The important thing about this roadmap is the charter change phase in mid-2009 which will happen if what is required will be more than the autonomous region allowed by the 1987 constitution, such as–you guessed it–setting up a local Moro state under a federal Philippine system.

There is an intense interest in Malacañang that the peace process reach the stage of charter change. It would, of course, pave the way for a continued stay in power of GMA, probably as both the president and prime minister under the transition provisions of a new constitution.

To do this, it has to humor the MILF, including its request for the postponement of the ARMM elections. MILF, on its part, is interested in postponing the elections to undermine the legitimacy of ARMM, push their own alternative BJE,  and otherwise prepare for their accession to power.

The GRP roadmap itself does not care if the ARMM elections are postponed or not–it will not materially affect the peace process. What matters is that the process continued on into the charter change phase. In fact, there is a bigger chance that the ARMM elections will push through. So much money, efforts, and mobilizations have already been expended–the momentum is simply hard to stop. There is also the opposition, open and hidden, against such a proposition.

For Malacañang, the effort to stop the ARMM elections is the more important consideration rather than stopping the polls themselves. It thus demonstrate to the MILF its “sincerity” and “political will.”

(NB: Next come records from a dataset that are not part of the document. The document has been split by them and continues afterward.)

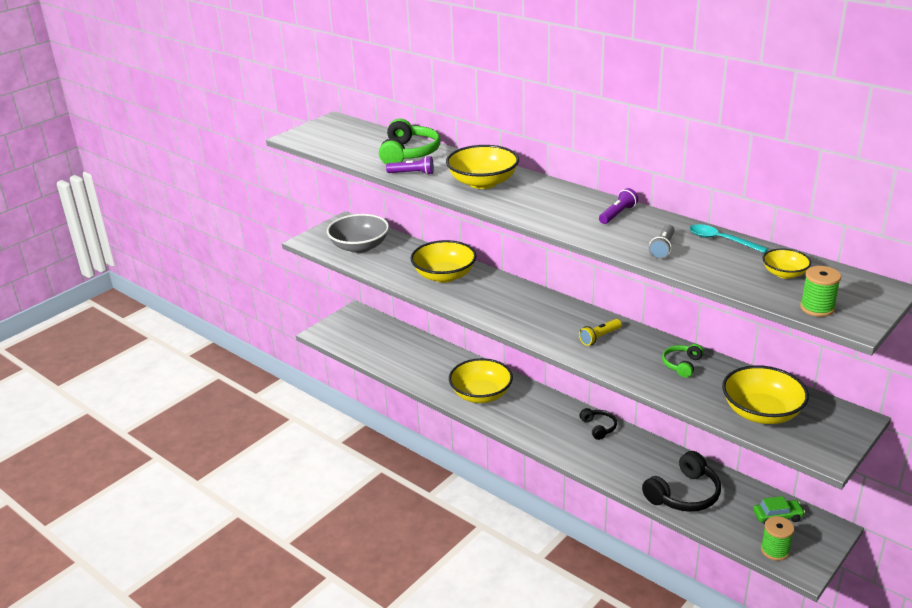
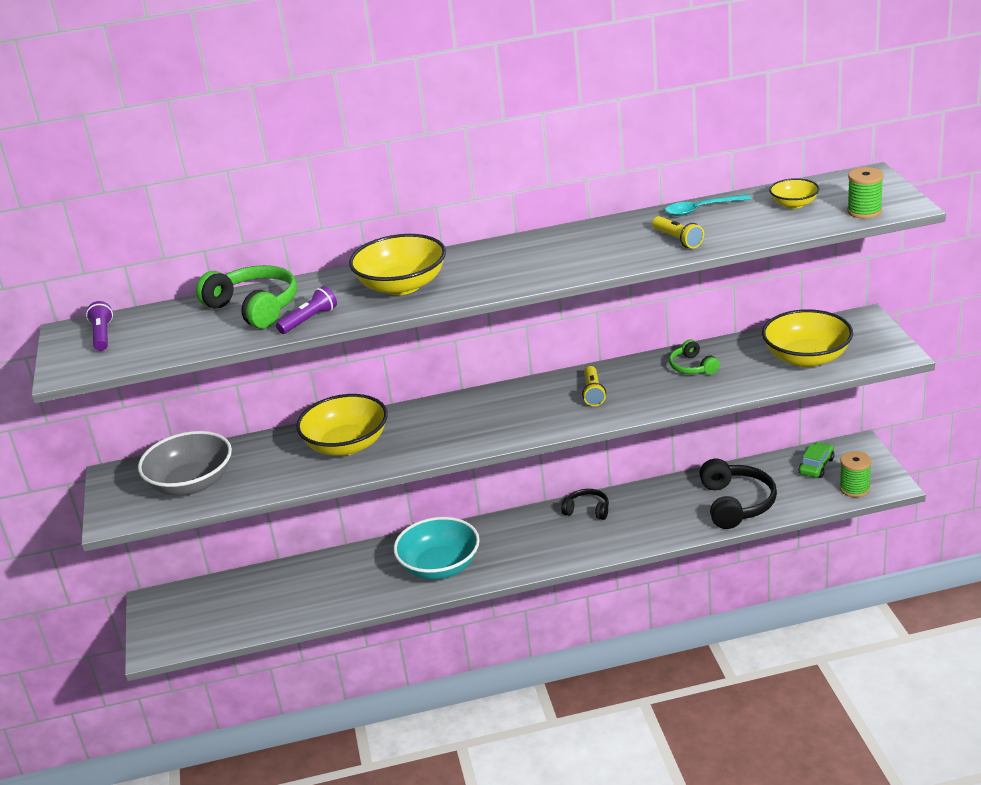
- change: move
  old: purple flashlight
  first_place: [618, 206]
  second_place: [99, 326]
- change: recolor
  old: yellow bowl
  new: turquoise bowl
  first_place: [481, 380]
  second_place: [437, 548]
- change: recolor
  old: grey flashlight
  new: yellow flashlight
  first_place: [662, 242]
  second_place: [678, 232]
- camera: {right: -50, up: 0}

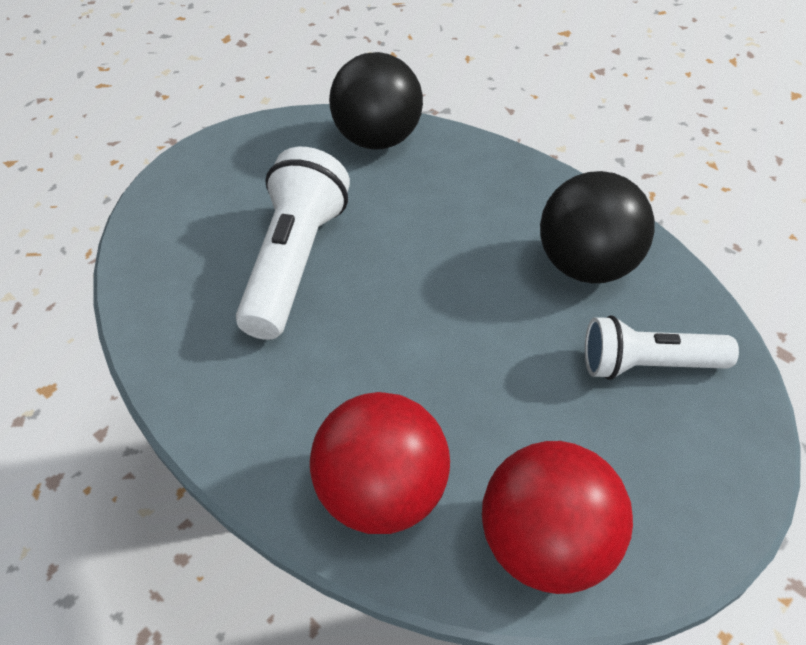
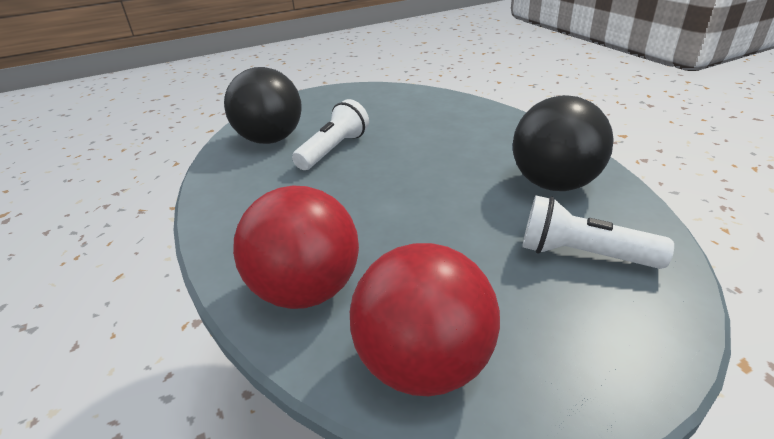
- change: move
  old: black ball
  first_place: [376, 100]
  second_place: [263, 105]
- change: resize
  old: white flashlight
  first_place: [293, 243]
  second_place: [330, 134]
  factor: 0.65
- camera: {right: 20, up: -15}

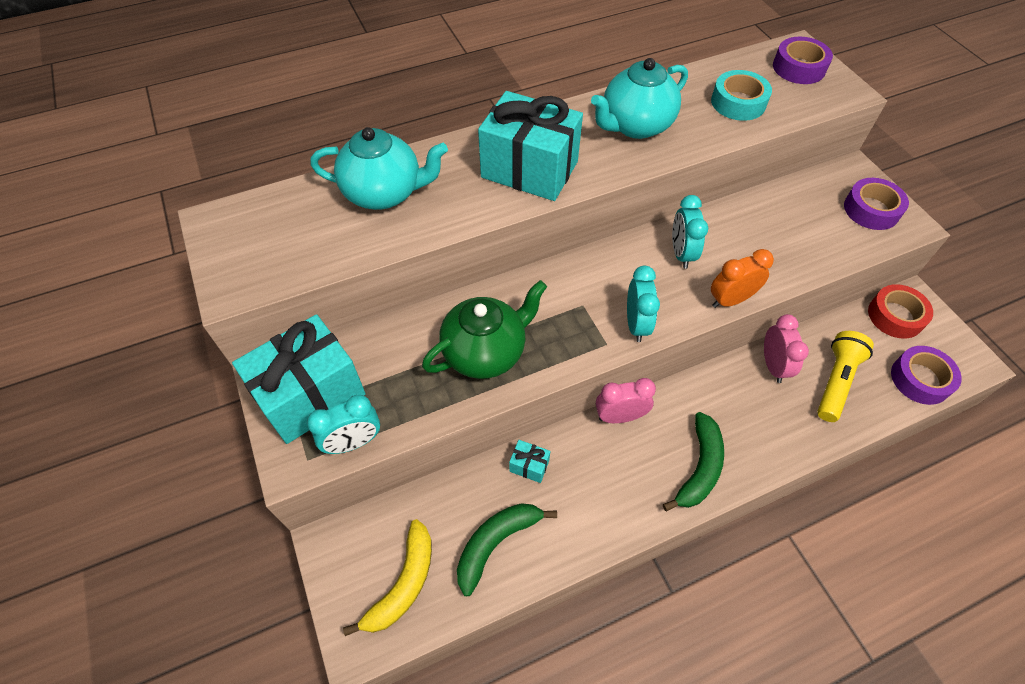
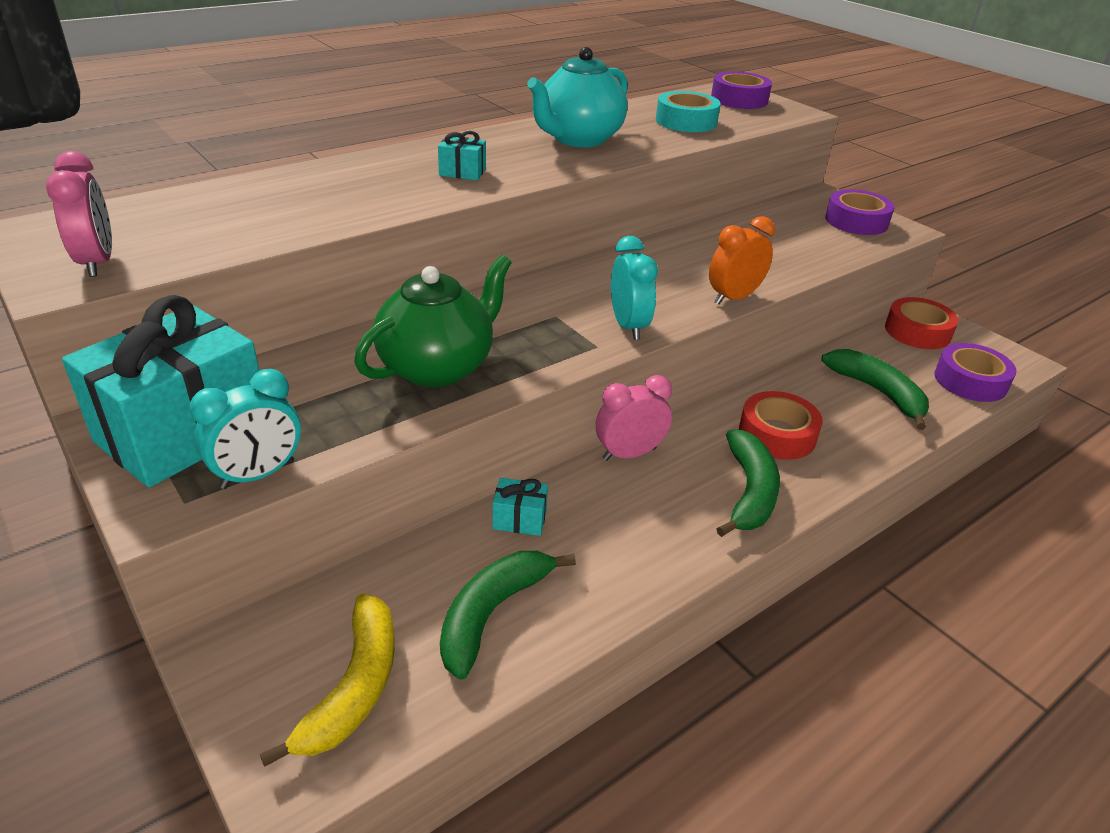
- change: move
  old: pink clock
  first_place: [786, 348]
  second_place: [79, 214]
- change: resize
  old: turquoise gift
  first_place: [530, 146]
  second_place: [462, 155]
  factor: 0.4
- change: insert
  new: red tape
  second_place: [781, 425]
- change: replace
  old: yellow flashlight
  new: green banana
  first_place: [845, 376]
  second_place: [875, 389]
- change: delete
  old: turquoise teapot
  first_place: [379, 168]
- change: delete
  old: turquoise clock
  first_place: [690, 232]
- camera: {right: -15, up: -20}

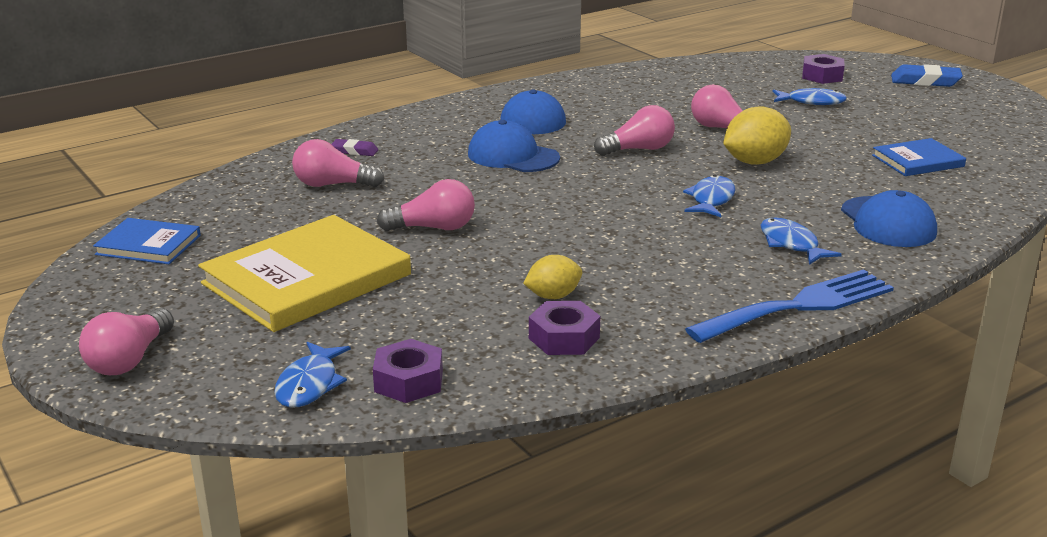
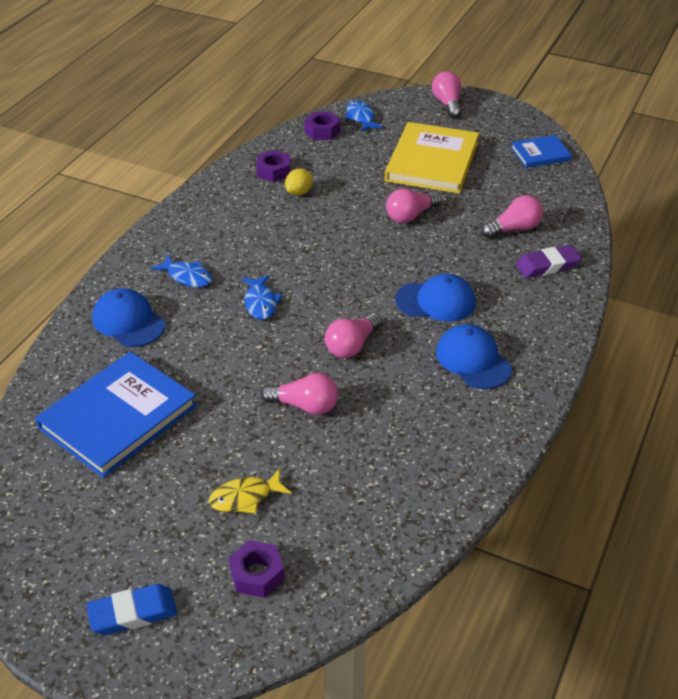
- change: resize
  old: blue book
  first_place: [919, 157]
  second_place: [116, 415]
  factor: 1.91
- change: recolor
  old: blue fish
  new: yellow fish
  first_place: [810, 96]
  second_place: [250, 491]
- change: resize
  old: purple eraser
  first_place: [354, 147]
  second_place: [549, 261]
  factor: 1.7
- change: delete
  old: blue fork
  first_place: [789, 306]
- change: delete
  old: yellow lemon
  first_place: [757, 135]
- camera: {right: 150, up: 15}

What will happen next after the signing of the August 5 memorandum of agreement will be an intricate tinikling dance. The GMA administration, as bamboo-holders, will try to pursue the roadmap towards charter change, while the MILF, as the dancer, try to finish the dance without its feet getting caught by the bamboos. In this dance, MILF has no chance for a favorable outcome. It simply does not have the political leverages to dictate the implementation of its position.

If  the peace negotiations proceeded to the charter change phase, MILF will have lost much of the goodwill it has earned among the majority Filipinos and possibly even among the Moro people who know the real political implication of a cha-cha under the GMA administration. Unfortunately by then, the Moro struggle will have been compromised and subverted by an agenda for prolonging GMA’s stay in power.

I do not think the GMA administration will allow the peace process to successfully end after the charter change. Either it will dribble the ball or it may enter into an agreement it will not implement, as what happened in the Tripoli and Jakarta agreements. It cannot simply forsake its Christian-based constituency or its Moro political allies. If the MILF is not coopted into the current political arrangement, it will not be in position to demand a favorable implementation.

The whole peace process regarding the Moro struggle for self-determination is in danger of being coopted to be sacrificed before the altar of GMA’s political survival. The MILF will then serve only as a decoy for the real charter change agenda.